L'ancienne « Banda oriental », partie du vice-royaume de La Plata, ne devient République de l'Uruguay qu'en 1830. Les premiers grands noms de ses lettres sont ceux du poète néoclassique F. Acuña de Figueroa (1790-1862) et de Bartolomé Hidalgo (1788-1822). C'est avec les proscrits rebelles au dictateur Rosas qu'arrive le romantisme, qui trouve son organe principal dans El Iniciador, revue fondée par A. Lamas, et qui s'impose face au néoclassicisme alors régnant lors d'un fameux « concours poétique » disputé le 25 mai 1841, avec, jusqu'en 1880, une première période dont les principales figures sont les poètes Adolfo Berro, J. C. Gómez et A. Magariños Cervantes. Après 1880 apparaissent les poètes de la Generación del Ateneo, qui s'opposent au naturalisme triomphant, et dont le principal représentant est J. Zorrilla de San Martín célèbre pour son long poème épique, Tabaré (1888).
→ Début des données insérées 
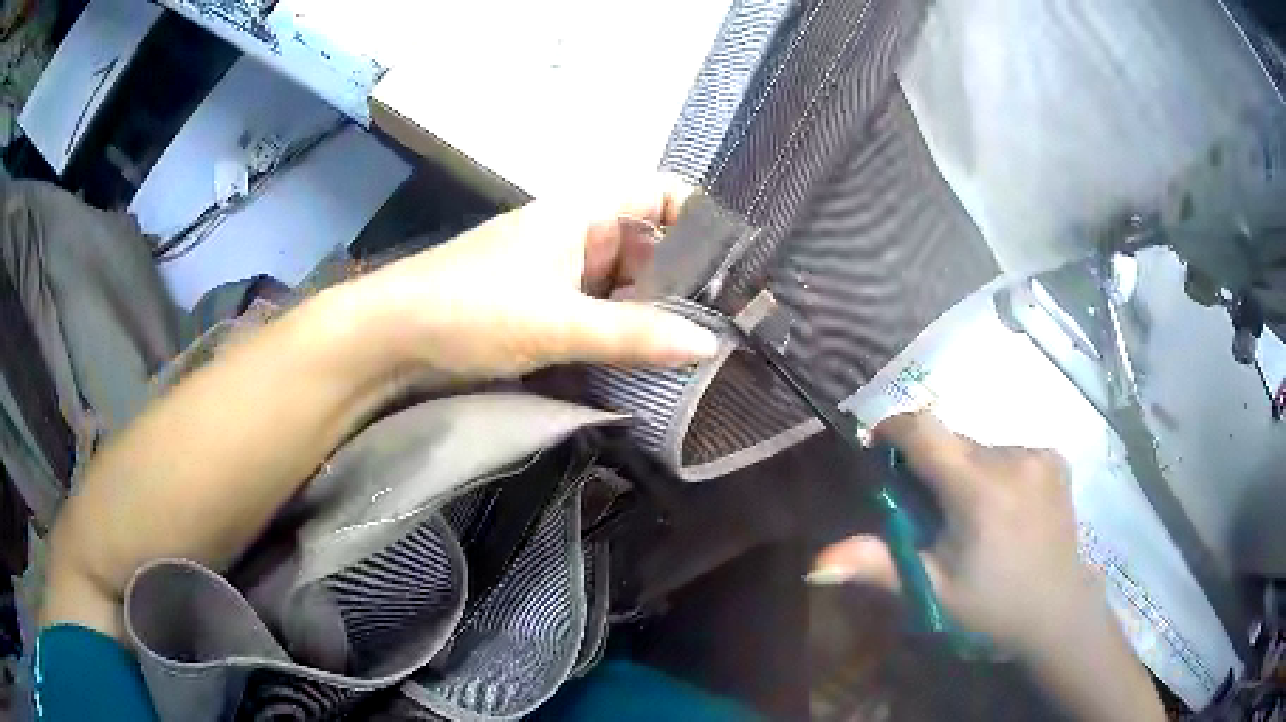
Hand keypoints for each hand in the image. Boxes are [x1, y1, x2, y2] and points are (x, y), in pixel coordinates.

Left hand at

   C'est également au premier plan que se situe le dramaturge Florencio Sánchez. Son théâtre s'inscrit dans la veine naturaliste ; V. Martínez Cuitiño (1887-1964) explore, quant à lui, tous les genres et tous les courants du théâtre, dans une œuvre abondante et variée.

   Le grand poète du modernisme est Julio Herrera y Reissig, suivi par A. Armando Vasseur et de nombreux autres, réunis dans le cénacle d'Herrera y Reissig ou dans celui du conteur Horacio Quiroga. Plus tard, la poésie s'ouvre aux tendances nouvelles avec Emilio Oribe, qui évolue du Parnasse aux différentes avant-gardes, C. Sabat Ercasty, José Alonso y Trelles, qui cultive à son tour la poésie gauchesque, et les poétesses Delmira Agustini, María Eugenia Vaz Ferreira et, surtout, Juana de Ibarbourou ; parmi les plus jeunes, il faut citer Idea Vilariño, Amanda Berenguer et Ida Vitale.
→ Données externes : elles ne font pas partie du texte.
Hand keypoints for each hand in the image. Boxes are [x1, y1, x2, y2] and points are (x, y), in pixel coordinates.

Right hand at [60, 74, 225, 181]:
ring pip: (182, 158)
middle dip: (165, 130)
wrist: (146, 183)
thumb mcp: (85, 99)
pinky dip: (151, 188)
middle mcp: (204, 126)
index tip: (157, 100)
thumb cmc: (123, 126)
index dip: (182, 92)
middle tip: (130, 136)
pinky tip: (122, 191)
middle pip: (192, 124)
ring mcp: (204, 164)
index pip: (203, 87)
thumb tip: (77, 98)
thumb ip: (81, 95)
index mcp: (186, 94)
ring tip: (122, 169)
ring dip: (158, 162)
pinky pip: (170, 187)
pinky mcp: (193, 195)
   Le roman apparaît avec E. Acevedo Díaz (1851-1921), dont l'œuvre constitue l'épopée en prose d'un peuple en lutte pour son indépendance. Ses successeurs exploitent volontiers le thème de la vie rurale, selon les techniques du naturalisme : Carloy Reyles (la Race de Cain) et deux maîtres de la nouvelle : Javier de Viana et Horacio Quiroga. Leur contemporain, J. E. Rodó, l'un des penseurs les plus importants du continent, donne à l'essai ses lettres de noblesse et son influence est encore sensible de nos jours.
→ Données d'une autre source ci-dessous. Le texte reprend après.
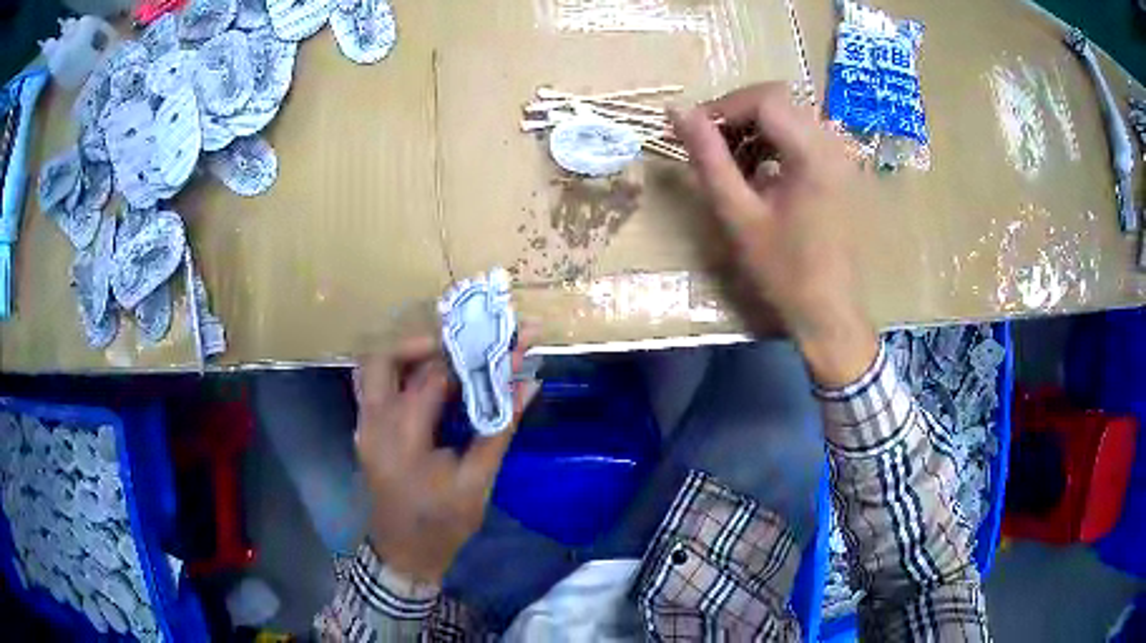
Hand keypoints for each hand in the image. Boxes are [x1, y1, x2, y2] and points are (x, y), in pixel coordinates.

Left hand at [353, 334, 536, 582]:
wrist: (406, 552)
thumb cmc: (443, 521)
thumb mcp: (478, 480)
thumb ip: (500, 427)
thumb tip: (528, 384)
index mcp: (403, 435)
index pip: (434, 376)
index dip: (471, 356)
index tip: (500, 342)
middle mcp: (375, 422)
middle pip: (386, 358)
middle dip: (425, 343)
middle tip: (462, 347)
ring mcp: (364, 425)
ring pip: (375, 368)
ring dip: (408, 355)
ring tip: (445, 359)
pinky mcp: (365, 431)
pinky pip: (374, 387)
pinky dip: (399, 374)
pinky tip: (426, 384)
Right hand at [670, 83, 877, 385]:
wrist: (828, 312)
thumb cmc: (783, 271)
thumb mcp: (737, 215)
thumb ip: (708, 158)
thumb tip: (676, 111)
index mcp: (812, 153)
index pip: (764, 98)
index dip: (723, 107)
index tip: (694, 132)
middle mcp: (832, 144)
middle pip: (778, 101)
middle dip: (736, 115)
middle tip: (707, 145)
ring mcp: (839, 157)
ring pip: (789, 116)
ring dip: (753, 129)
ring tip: (728, 163)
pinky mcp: (839, 170)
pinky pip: (801, 137)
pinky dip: (772, 143)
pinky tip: (757, 174)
   La prose contemporaine reste placée sous le signe du réalisme avec Justino Zavala Muniz, Juan José Morosoli, Francisco Espinola, Julio C. Da Rosa et, surtout, Enrique Amorim, peintre vigoureux des réalités sociales de son pays. La plupart des narrateurs uruguayens cultivent la nouvelle avec un rare bonheur : ainsi Felisberto Hernandez et Juan Carlos Onetti. Comme la plupart des intellectuels de son pays, Onetti a dû s'expatrier après la prise du pouvoir par les militaires en 1973. Depuis, la vie littéraire connaît un nouvel essor grâce au talent d'écrivains exilés comme Mario Benedetti, romancier, conteur, essayiste fécond, et Eduardo Galeano (les Veines ouvertes de l'Amérique latine, 1971). Parmi les poètes contemporains qui se montrent soucieux d'inventions verbales, se détachent Ricardo Paseyro, Washington Benavides, Alejandro Paternain et Enrique Estrázulas, l'un des rares écrivains non exilés. En prose, après Carlos Real de Azua, José Pedro Díaz, Ángel Rama, Silvia Lago, la nouvelle génération a pour principaux représentants Cristina Peri Rossi et Teresa Porzecanski. Le critique Alberto Zum Felde donne des essais et demeure une des figures majeures du genre.